_EXERCISE OBJECTIVE:_ Copy out exactly the stretch below, from the line with "thumb ip: (48, 82)" through the line with "pinky tip: (1858, 1782)", both included; the pictures stay out.

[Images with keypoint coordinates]
· · · · ·

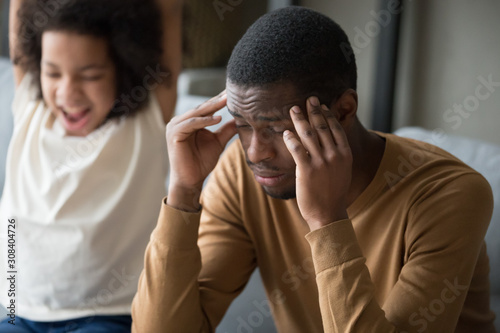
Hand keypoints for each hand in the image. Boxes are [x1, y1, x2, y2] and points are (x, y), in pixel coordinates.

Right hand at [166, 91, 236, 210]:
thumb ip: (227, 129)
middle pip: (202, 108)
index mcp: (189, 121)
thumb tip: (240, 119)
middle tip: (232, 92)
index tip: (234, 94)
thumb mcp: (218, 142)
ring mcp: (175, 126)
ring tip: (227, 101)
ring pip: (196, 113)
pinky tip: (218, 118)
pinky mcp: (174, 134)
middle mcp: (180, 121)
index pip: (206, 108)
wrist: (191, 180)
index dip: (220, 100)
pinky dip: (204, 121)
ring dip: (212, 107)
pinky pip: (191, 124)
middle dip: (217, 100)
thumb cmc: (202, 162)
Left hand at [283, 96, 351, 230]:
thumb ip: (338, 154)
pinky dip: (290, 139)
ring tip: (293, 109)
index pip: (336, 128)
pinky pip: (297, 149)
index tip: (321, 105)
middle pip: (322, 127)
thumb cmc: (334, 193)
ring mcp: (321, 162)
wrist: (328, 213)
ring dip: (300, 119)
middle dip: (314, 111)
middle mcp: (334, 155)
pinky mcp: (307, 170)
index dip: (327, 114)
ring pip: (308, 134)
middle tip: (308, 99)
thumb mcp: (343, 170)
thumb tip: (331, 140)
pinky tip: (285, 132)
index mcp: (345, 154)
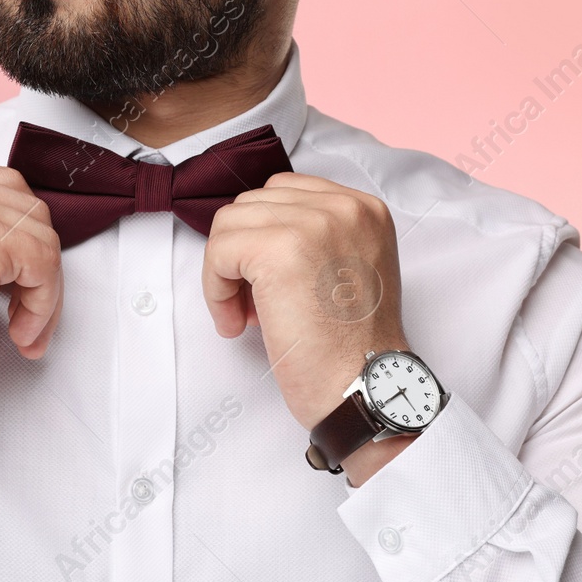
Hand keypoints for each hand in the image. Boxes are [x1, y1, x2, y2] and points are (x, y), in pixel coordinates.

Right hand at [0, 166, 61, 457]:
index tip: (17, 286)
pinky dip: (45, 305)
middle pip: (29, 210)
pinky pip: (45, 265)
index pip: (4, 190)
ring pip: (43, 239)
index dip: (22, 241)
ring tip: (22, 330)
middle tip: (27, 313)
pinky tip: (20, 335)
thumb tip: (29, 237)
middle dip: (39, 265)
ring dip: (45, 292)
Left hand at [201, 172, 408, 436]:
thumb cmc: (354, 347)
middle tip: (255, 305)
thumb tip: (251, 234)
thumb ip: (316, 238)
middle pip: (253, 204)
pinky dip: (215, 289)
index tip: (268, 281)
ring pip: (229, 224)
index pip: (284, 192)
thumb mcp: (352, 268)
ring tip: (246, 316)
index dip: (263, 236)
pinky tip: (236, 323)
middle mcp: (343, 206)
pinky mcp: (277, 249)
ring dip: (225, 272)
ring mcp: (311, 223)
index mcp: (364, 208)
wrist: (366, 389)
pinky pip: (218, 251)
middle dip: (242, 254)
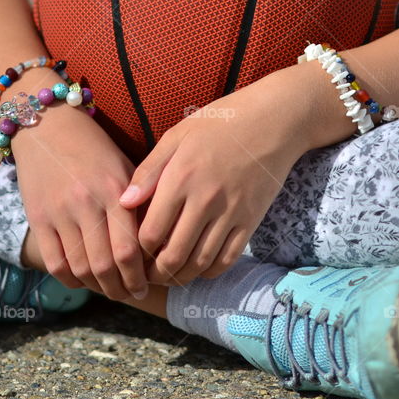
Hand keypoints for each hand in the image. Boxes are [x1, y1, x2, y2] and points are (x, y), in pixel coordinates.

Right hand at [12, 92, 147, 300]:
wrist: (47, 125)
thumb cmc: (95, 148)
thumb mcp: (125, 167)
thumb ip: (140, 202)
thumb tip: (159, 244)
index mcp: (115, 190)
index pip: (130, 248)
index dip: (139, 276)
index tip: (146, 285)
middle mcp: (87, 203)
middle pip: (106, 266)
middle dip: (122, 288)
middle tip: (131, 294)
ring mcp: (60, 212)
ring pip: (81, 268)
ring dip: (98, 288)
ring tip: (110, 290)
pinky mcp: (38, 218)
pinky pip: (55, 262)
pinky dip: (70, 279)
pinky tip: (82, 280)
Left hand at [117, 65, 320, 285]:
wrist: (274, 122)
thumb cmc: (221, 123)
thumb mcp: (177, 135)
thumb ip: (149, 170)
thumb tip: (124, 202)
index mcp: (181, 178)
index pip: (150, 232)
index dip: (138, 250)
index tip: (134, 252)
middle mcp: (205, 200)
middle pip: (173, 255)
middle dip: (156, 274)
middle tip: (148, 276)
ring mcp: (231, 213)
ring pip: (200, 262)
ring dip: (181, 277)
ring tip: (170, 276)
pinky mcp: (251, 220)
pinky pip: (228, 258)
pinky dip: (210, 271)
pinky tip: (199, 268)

· · · · ·

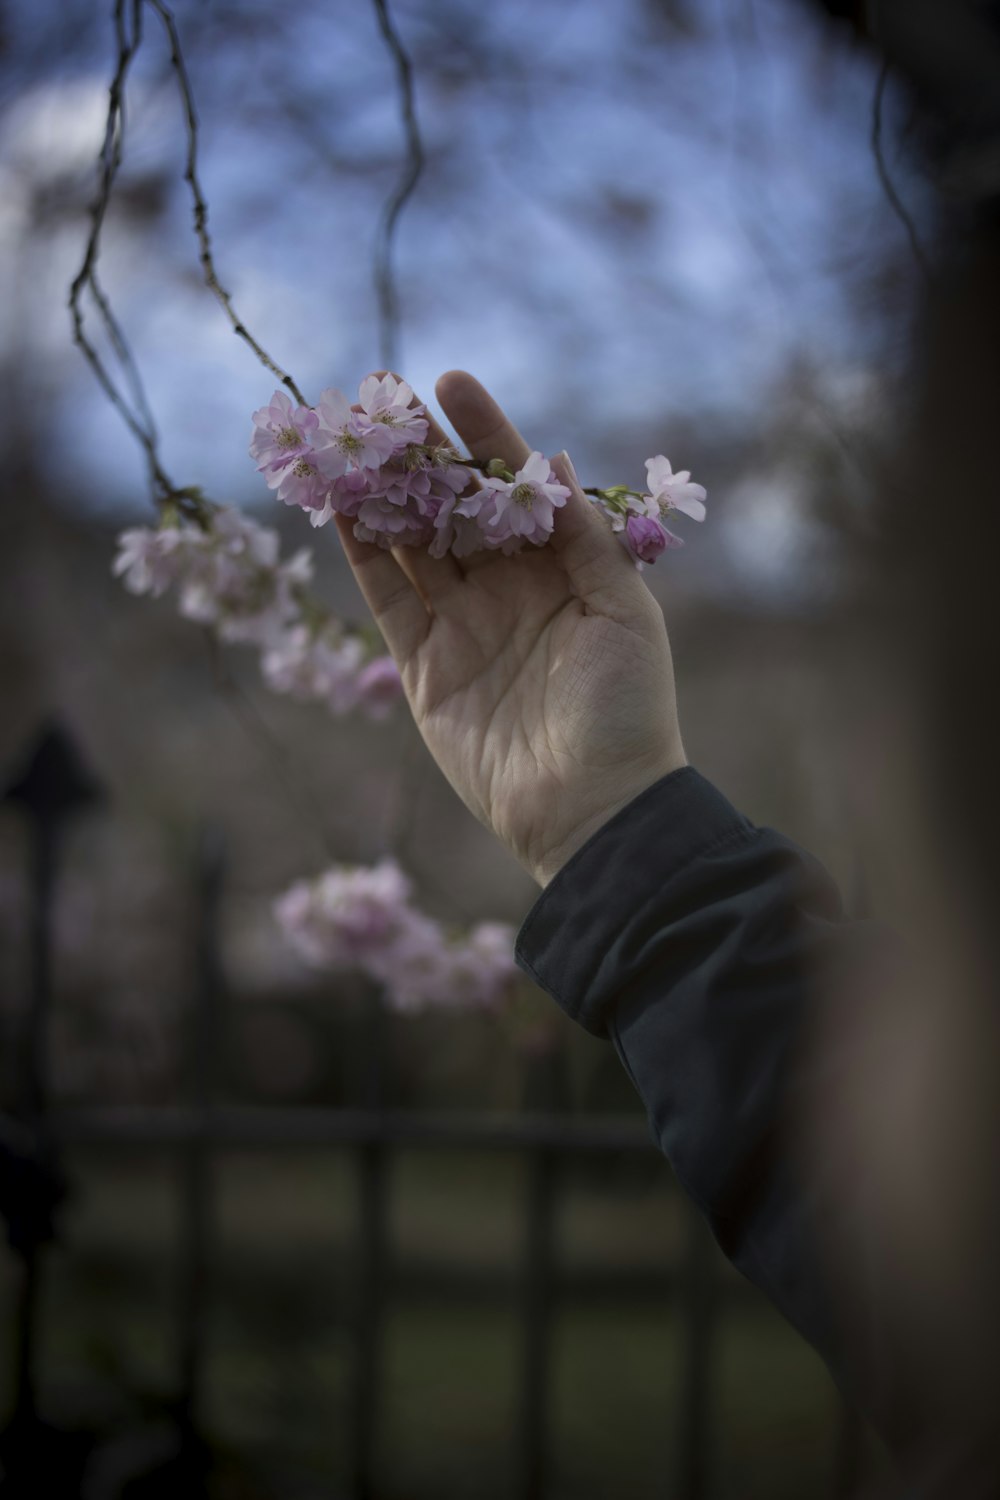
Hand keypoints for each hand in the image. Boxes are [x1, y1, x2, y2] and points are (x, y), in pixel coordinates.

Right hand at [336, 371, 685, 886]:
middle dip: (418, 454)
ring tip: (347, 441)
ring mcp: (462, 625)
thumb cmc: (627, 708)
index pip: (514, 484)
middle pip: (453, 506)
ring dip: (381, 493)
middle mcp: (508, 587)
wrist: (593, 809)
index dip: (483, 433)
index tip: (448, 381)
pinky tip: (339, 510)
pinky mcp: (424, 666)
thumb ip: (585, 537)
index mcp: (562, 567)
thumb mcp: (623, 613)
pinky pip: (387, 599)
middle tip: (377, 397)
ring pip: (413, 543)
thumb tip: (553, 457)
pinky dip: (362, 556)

· · · · ·

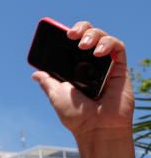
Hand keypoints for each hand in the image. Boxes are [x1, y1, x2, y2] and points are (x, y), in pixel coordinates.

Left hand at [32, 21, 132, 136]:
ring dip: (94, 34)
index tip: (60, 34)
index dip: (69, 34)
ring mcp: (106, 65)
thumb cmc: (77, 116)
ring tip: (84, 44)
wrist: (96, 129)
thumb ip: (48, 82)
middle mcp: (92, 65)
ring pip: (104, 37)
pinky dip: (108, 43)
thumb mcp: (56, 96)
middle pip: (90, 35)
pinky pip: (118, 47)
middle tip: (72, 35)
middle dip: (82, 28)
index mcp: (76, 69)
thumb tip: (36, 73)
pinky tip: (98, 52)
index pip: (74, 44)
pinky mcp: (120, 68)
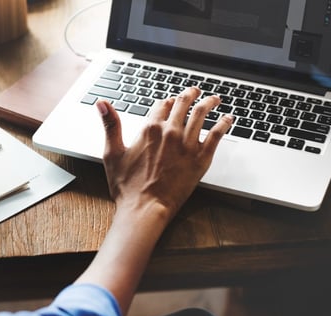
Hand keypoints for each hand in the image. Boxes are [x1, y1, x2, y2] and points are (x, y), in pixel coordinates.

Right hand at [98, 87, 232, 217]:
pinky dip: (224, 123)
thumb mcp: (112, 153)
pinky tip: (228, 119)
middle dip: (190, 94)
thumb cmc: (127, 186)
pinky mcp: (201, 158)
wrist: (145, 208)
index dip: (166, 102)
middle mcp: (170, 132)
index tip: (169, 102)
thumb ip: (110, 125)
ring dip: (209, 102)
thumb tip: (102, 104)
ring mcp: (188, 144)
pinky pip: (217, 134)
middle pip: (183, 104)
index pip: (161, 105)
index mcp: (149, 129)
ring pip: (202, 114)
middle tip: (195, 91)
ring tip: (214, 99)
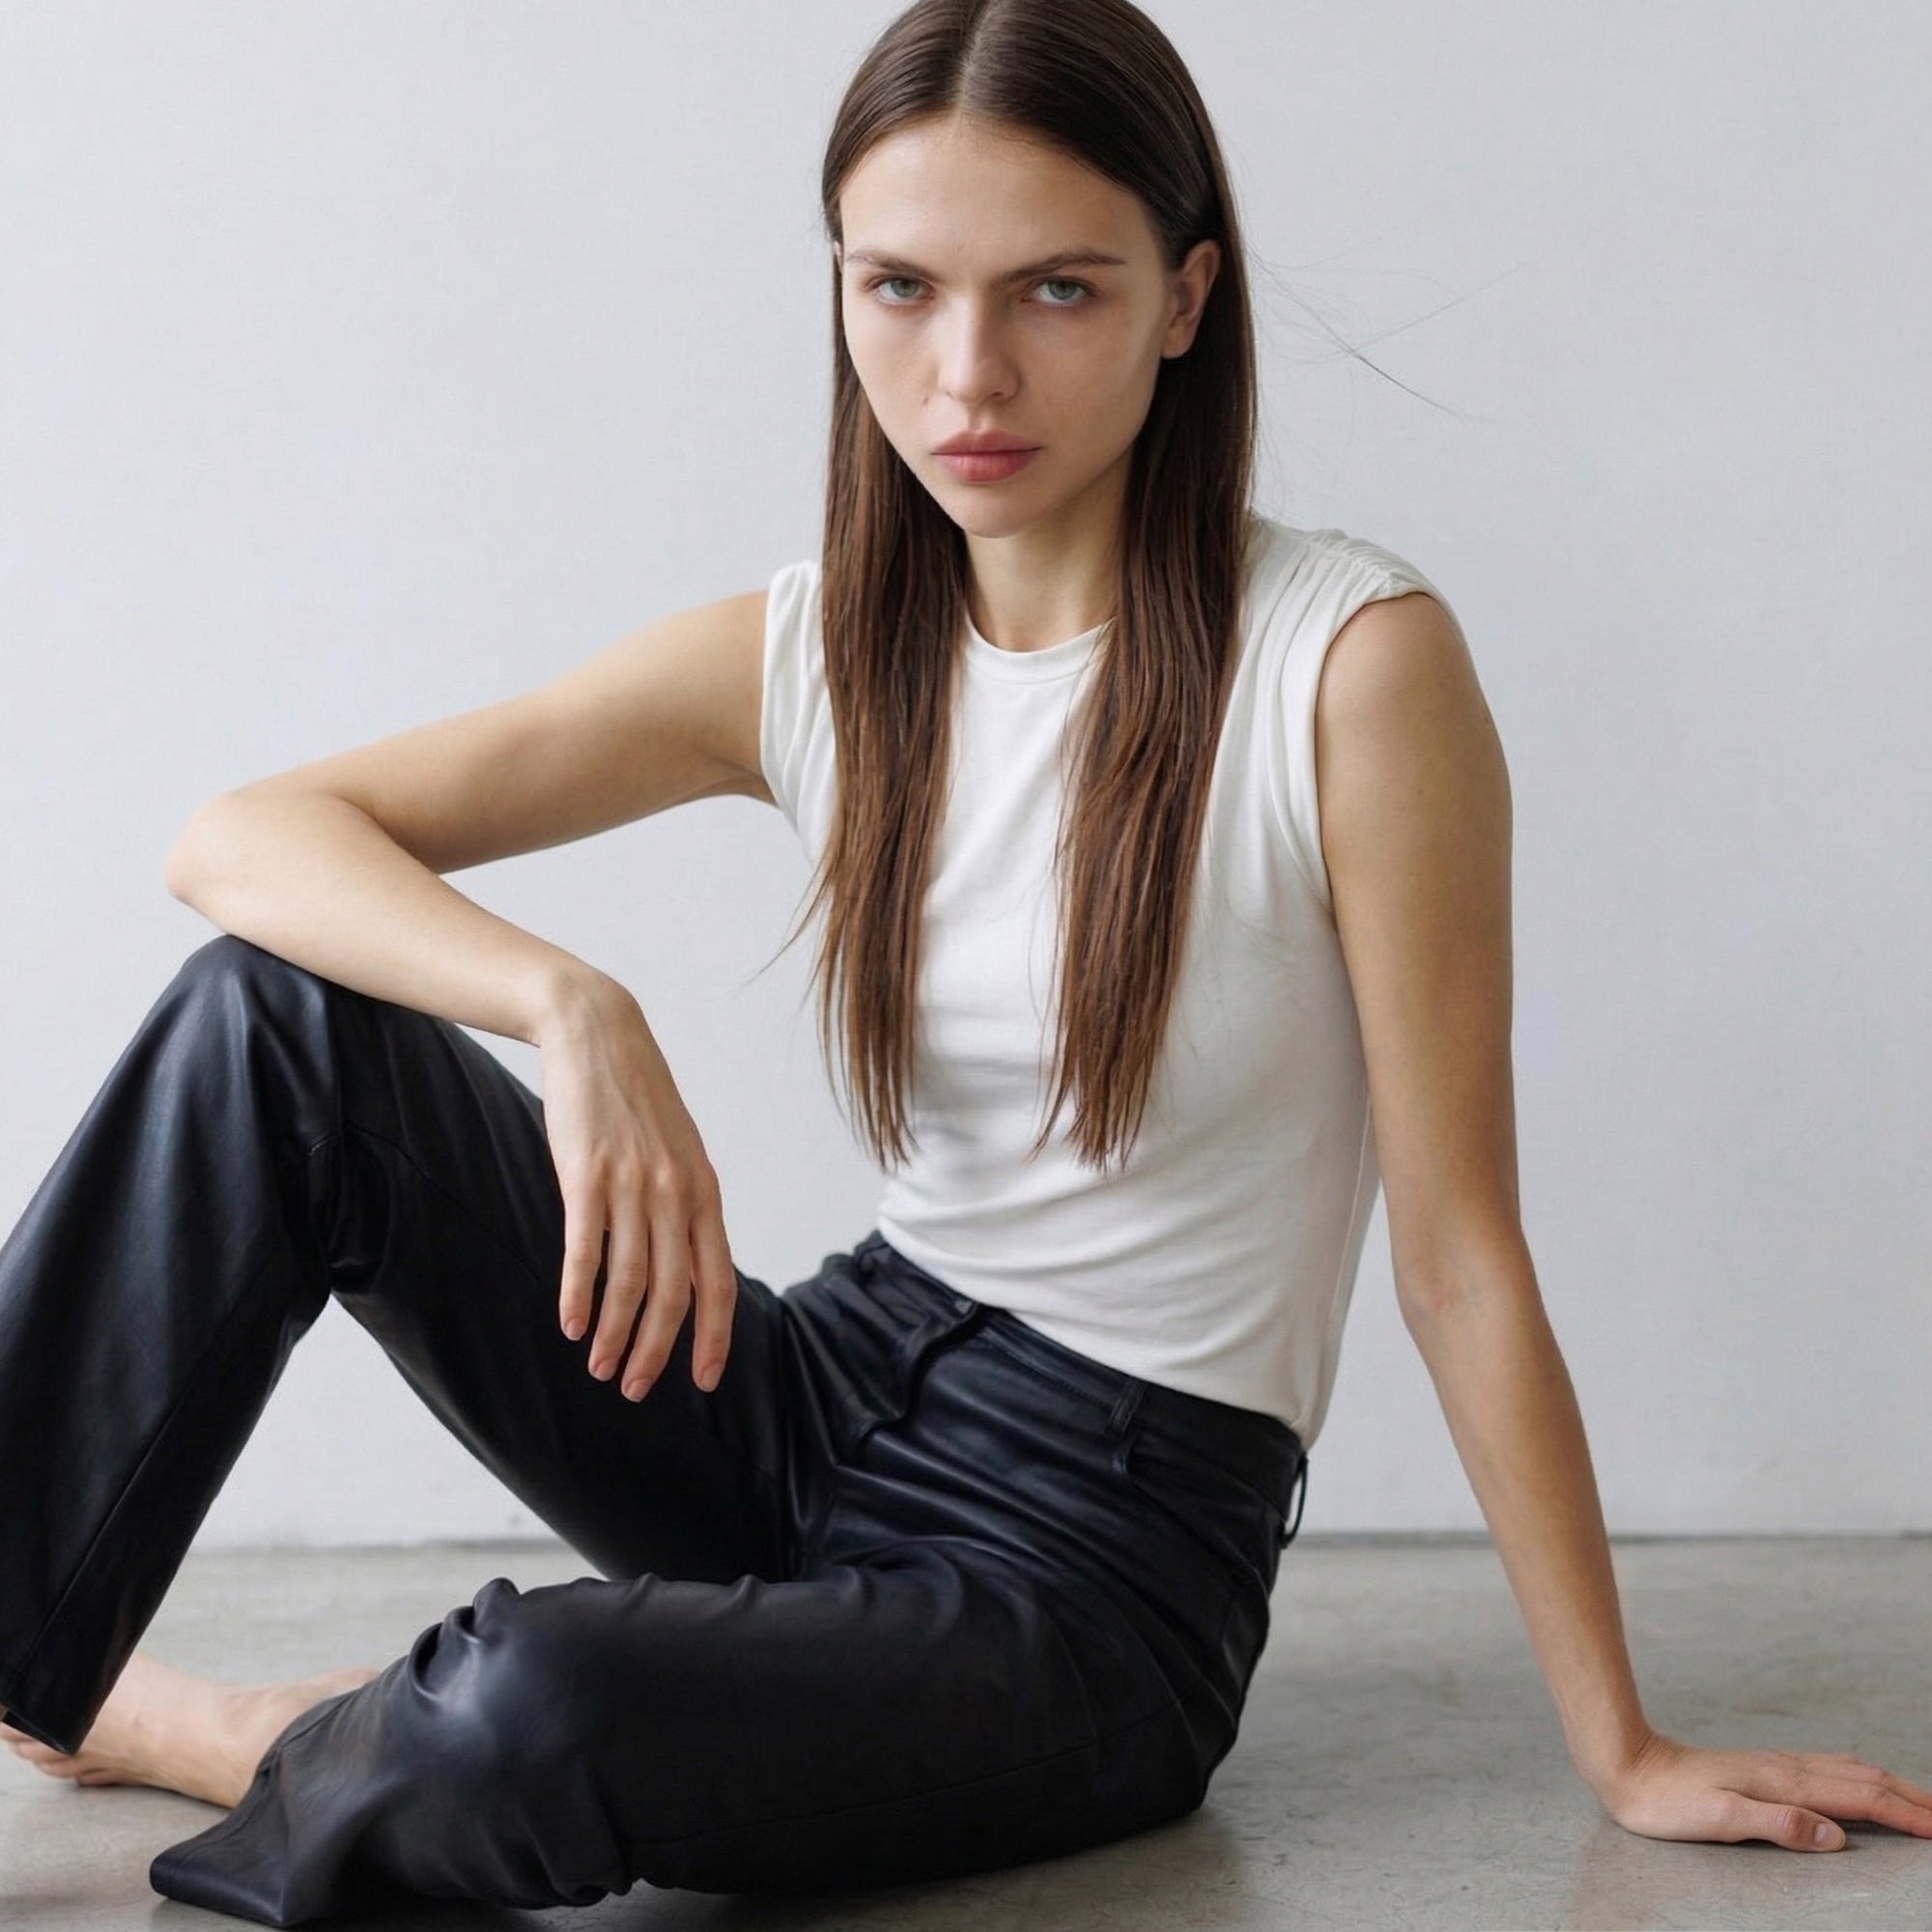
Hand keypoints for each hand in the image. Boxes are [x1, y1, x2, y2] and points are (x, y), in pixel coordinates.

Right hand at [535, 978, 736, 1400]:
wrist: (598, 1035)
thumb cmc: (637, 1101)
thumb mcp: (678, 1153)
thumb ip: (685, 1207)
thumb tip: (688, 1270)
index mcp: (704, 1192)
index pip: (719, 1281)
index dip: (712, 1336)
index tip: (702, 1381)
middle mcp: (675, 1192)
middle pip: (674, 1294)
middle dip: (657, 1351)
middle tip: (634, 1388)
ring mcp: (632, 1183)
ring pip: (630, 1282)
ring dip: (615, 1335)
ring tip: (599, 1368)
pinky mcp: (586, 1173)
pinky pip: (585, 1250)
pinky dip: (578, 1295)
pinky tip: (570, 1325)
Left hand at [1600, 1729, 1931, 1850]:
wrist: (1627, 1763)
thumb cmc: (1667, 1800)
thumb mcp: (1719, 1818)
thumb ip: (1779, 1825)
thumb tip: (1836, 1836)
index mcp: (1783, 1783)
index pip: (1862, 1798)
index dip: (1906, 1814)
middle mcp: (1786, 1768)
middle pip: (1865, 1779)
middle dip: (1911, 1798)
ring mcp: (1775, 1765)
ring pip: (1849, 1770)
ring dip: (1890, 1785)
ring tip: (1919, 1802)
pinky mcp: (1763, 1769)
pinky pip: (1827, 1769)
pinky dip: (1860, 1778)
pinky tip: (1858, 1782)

· · · · ·

_EXERCISE OUTPUT:_
thumb ip: (48, 82)
middle mcp: (92, 65)
ring pip: (104, 37)
pinky dip: (108, 43)
thumb mcp: (56, 96)
middle pip: (90, 35)
pinky pip: (118, 47)
middle tip: (72, 35)
middle dip: (82, 28)
index mcp: (76, 69)
thumb tip: (36, 73)
pinky tip: (98, 52)
index pip: (74, 44)
pinky mcp: (120, 68)
Hand keypoints for each hand in the image. Boxes are [x1, y1, x2, y2] and points are (x, y), in pixel coordinates.

Right hand at [98, 87, 232, 217]:
pinky dip: (224, 123)
thumb mcp: (112, 153)
pinky tip: (228, 119)
middle dip: (190, 94)
thumb cmc: (127, 186)
pinky mcp: (201, 158)
wrist: (145, 208)
index dip: (166, 102)
middle mcp: (170, 132)
index tip: (169, 102)
thumb ip: (110, 125)
ring dip: (209, 102)
thumb tip: (102, 104)
ring mcp: (188, 144)
pinky pip: (217, 134)
middle pip: (183, 104)
index pip: (161, 105)
index mcp: (149, 129)
ring pip: (202, 114)
middle tip: (195, 91)
ring tip: (214, 99)
Hand keypoints for each hand in the image. Boxes are [x1, y1, x2, y2] and points are (x, y), in pixel coordinates.

Right hand at [535, 978, 736, 1400]:
wrist: (598, 1035)
thumb cmc: (637, 1101)
thumb mcp: (678, 1153)
thumb ip: (685, 1207)
thumb tip: (688, 1270)
index mcp: (704, 1192)
index pip: (719, 1281)
index dip: (712, 1336)
index tip: (702, 1381)
middle mcp: (675, 1192)
middle pip: (674, 1294)
middle dip: (657, 1351)
middle tip: (634, 1388)
ring mcp: (632, 1183)
ring pip: (630, 1282)
ring dip: (615, 1335)
ring tip: (599, 1368)
pinky mcp: (586, 1173)
pinky pip: (585, 1250)
pinky dip: (578, 1295)
pinky tip: (570, 1325)
Left hand at [1600, 1729, 1931, 1850]:
wrist: (1627, 1763)
thumb cmc: (1667, 1800)
thumb mcp: (1719, 1818)
thumb ip: (1779, 1825)
thumb tip: (1836, 1836)
index mcp: (1783, 1783)
index pip: (1862, 1798)
index dip: (1906, 1814)
middle mcp: (1786, 1768)
middle pip: (1865, 1779)
middle dip: (1911, 1798)
ring mcp: (1775, 1765)
ring pip: (1849, 1770)
ring dip: (1890, 1785)
ring tip: (1919, 1802)
pinky mcp: (1763, 1769)
pinky pip: (1827, 1769)
pinky dip: (1860, 1778)
pinky tip: (1858, 1782)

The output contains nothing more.